> **Material supplied**:
####

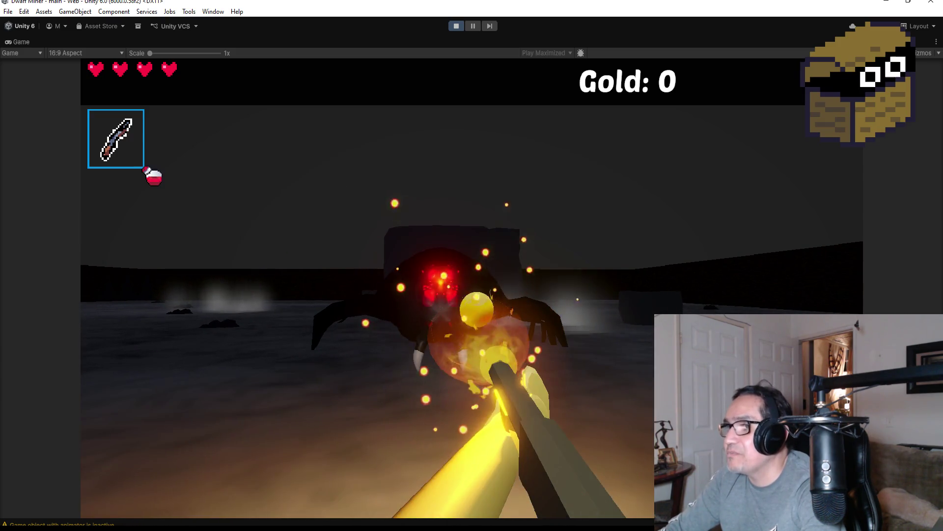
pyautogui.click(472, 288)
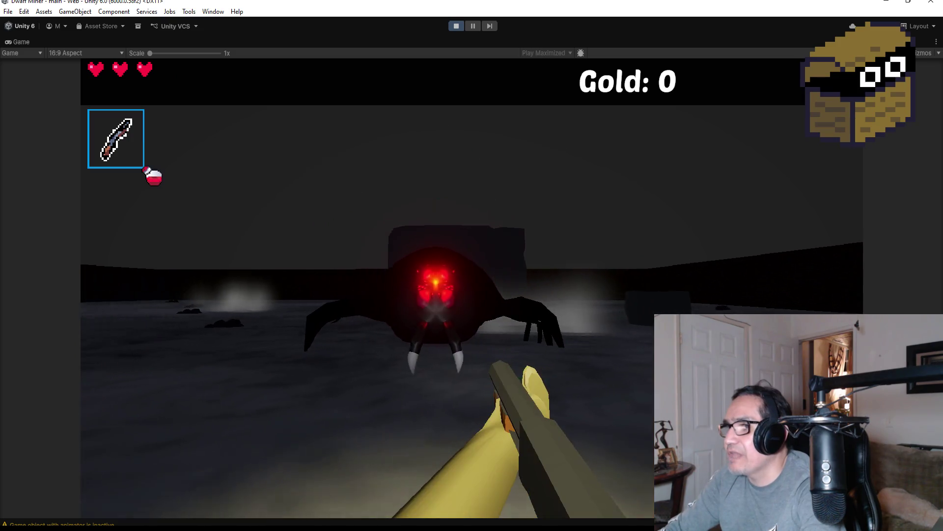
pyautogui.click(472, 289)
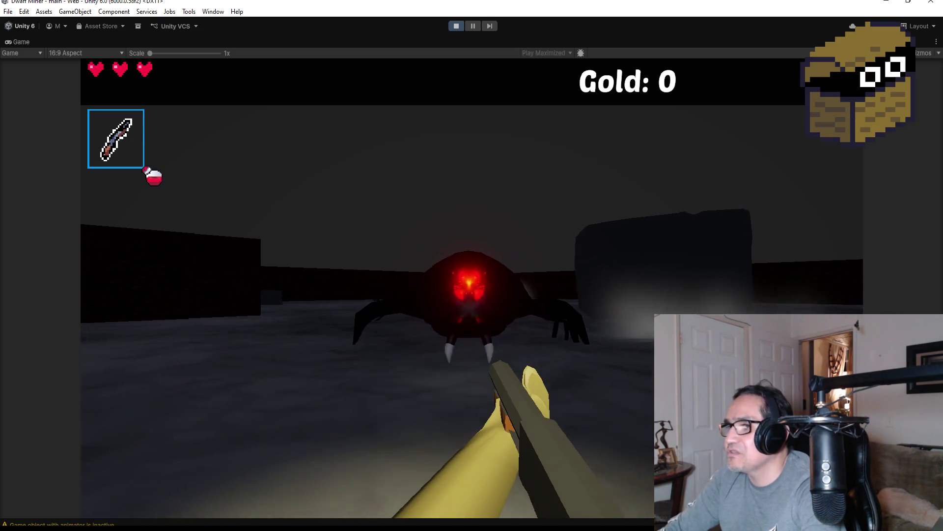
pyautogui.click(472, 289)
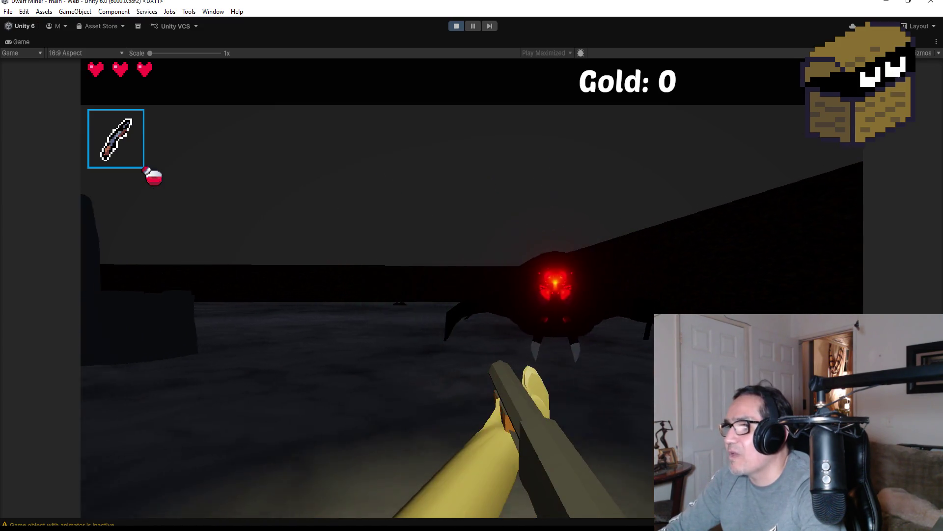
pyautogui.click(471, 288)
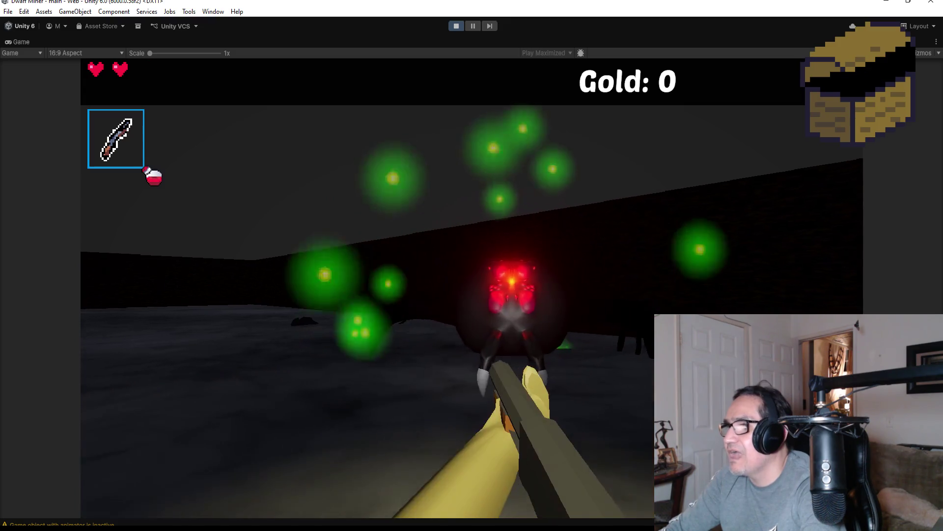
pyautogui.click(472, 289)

####

> **The problem**: Quote the material exactly. Pictures stay out.

> **Written response**:
pyautogui.click(472, 288)
pyautogui.click(472, 289)
pyautogui.click(472, 289)
pyautogui.click(471, 288)
pyautogui.click(472, 289)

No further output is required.